Input for this task:

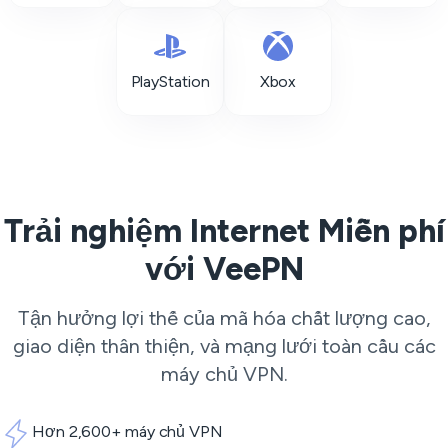
PlayStation
Xbox
Trải nghiệm Internet Miễn phí
với VeePN
Tận hưởng lợi thế của mã hóa chất lượng cao,
giao diện thân thiện, và mạng lưới toàn cầu các
máy chủ VPN
.
Hơn 2,600+ máy chủ VPN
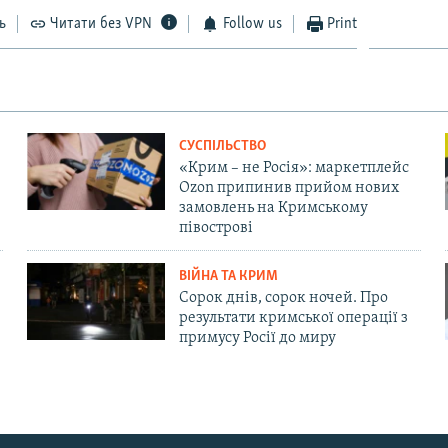
ь
Читати без VPN
Follow us
Print
СУСПІЛЬСТВО
«Крим – не Росія»: маркетплейс
Ozon припинив прийом нових
замовлень на Кримському
півострові
ВІЙНА ТА КРИМ
Сорок днів, сорок ночей. Про
результати кримської операції з
примусу Росії до миру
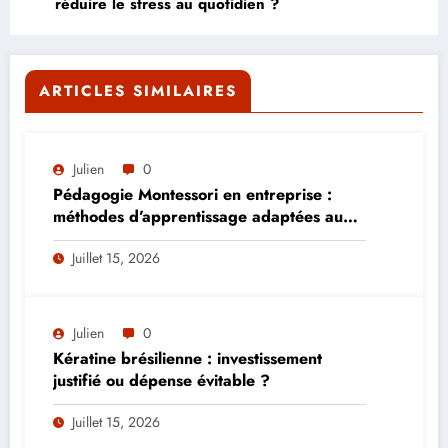
réduire le stress au quotidien ?
ARTICLES SIMILAIRES
Julien
0
Pédagogie Montessori en entreprise :
méthodes d’apprentissage adaptées aux
adultes
Juillet 15, 2026
Julien
0
Kératine brésilienne : investissement
justifié ou dépense évitable ?
Juillet 15, 2026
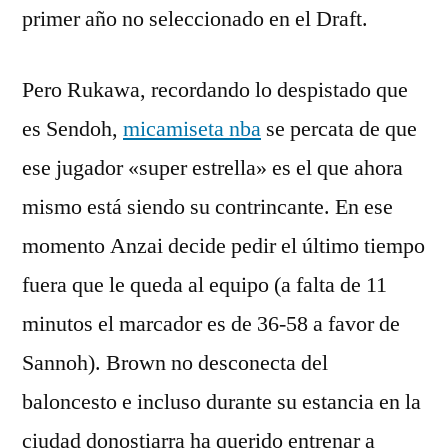
primer año no seleccionado en el Draft.
Pero Rukawa, recordando lo despistado que
es Sendoh,
micamiseta nba
se percata de que
ese jugador «super estrella» es el que ahora
mismo está siendo su contrincante. En ese
momento Anzai decide pedir el último tiempo
fuera que le queda al equipo (a falta de 11
minutos el marcador es de 36-58 a favor de
Sannoh). Brown no desconecta del
baloncesto e incluso durante su estancia en la
ciudad donostiarra ha querido entrenar a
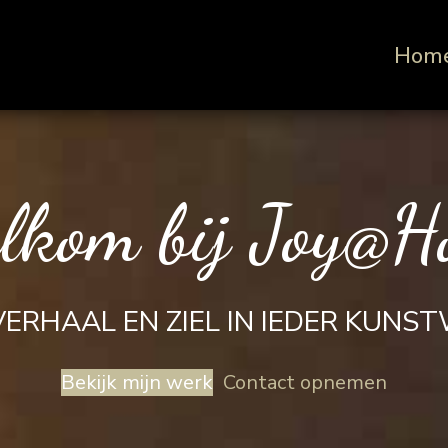
Hom
lkom bij Joy@H
VERHAAL EN ZIEL IN IEDER KUNS
Bekijk mijn werk
Contact opnemen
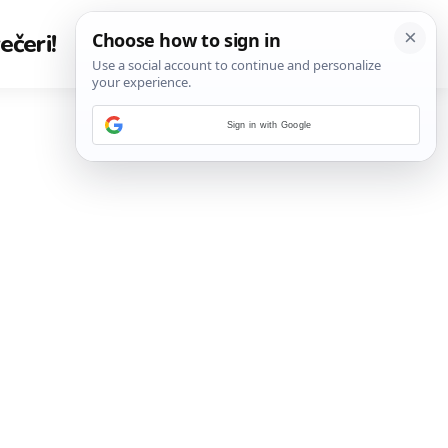
ečeri!
Sign in with Google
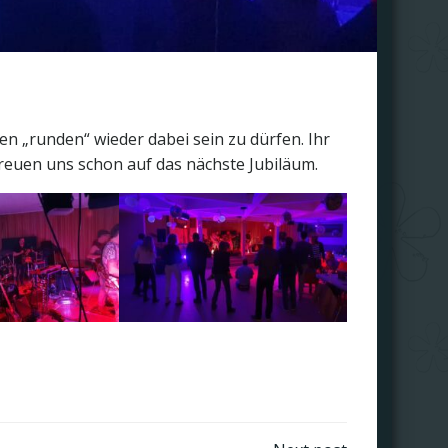
n „runden“ wieder dabei sein zu dürfen. Ihr
freuen uns schon auf das nächste Jubiläum.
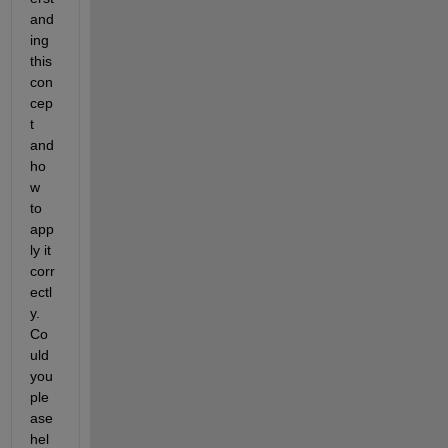
and
ing 
this 
con
cep
t 
and 
ho
w 
to 
app
ly it 
corr
ectl
y. 
Co
uld 
you 
ple
ase 
hel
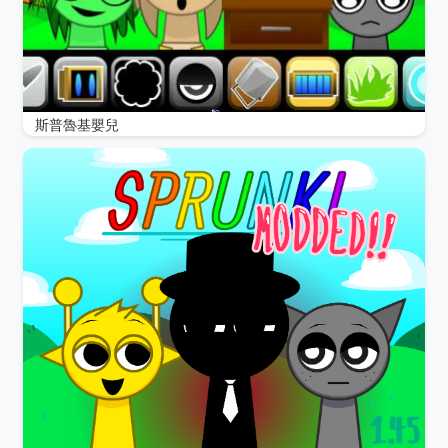
斯普魯基嬰兒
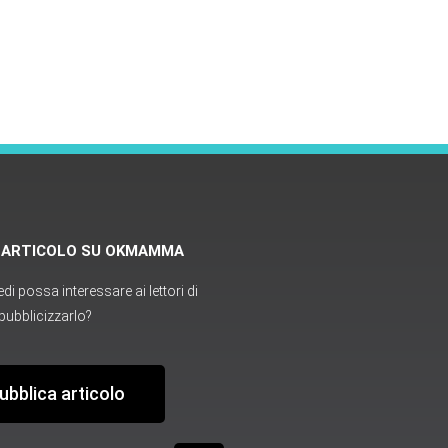
O ARTICOLO SU OKMAMMA
i possa interessare ai lettori di
ubblicizzarlo?
ubblica articolo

Prompt: Retype the material in full, exactly as written, and exclude the pictures.

Answer box:
PlayStation
Xbox
Trải nghiệm Internet Miễn phí
với VeePN
Tận hưởng lợi thế của mã hóa chất lượng cao,
giao diện thân thiện, và mạng lưới toàn cầu các
máy chủ VPN
.
Hơn 2,600+ máy chủ VPN
ь
Читати без VPN
Follow us
Print
СУСПІЛЬСТВО
«Крим – не Росія»: маркетплейс
Ozon припинив прийом нових
замовлень на Кримському
півострові
ВІЙНА ТА КРИМ
Сорок днів, сорок ночей. Про
результати кримської операції з
примусу Росії до миру
réduire le stress au quotidien ?
ARTICLES SIMILAIRES
Julien
0
Pédagogie Montessori en entreprise :
méthodes d’apprentissage adaptées aux
adultes
Juillet 15, 2026
Julien
0
Kératine brésilienne : investissement
justifié ou dépense évitable ?
Juillet 15, 2026
primer año no seleccionado en el Draft.
Pero Rukawa, recordando lo despistado que
es Sendoh,
micamiseta nba
se percata de que
ese jugador «super estrella» es el que ahora
mismo está siendo su contrincante. En ese
momento Anzai decide pedir el último tiempo
fuera que le queda al equipo (a falta de 11
minutos el marcador es de 36-58 a favor de
Sannoh). Brown no desconecta del
baloncesto e incluso durante su estancia en la
ciudad donostiarra ha querido entrenar a
Hom
lkom bij Joy@H
VERHAAL EN ZIEL IN IEDER KUNS
Bekijk mijn werk
Contact opnemen
ečeri!
Sign in with Google
n „runden“ wieder dabei sein zu dürfen. Ihr
freuen uns schon auf das nächste Jubiläum.
and
ing 
this 
con
cep
t 
and 
ho
w 
to 
app
ly it 
corr
ectl
y. 
Co
uld 
you 
ple
ase 
hel
斯普魯基嬰兒
O ARTICOLO SU OKMAMMA
i possa interessare ai lettori di
ubblicizzarlo?
ubblica articolo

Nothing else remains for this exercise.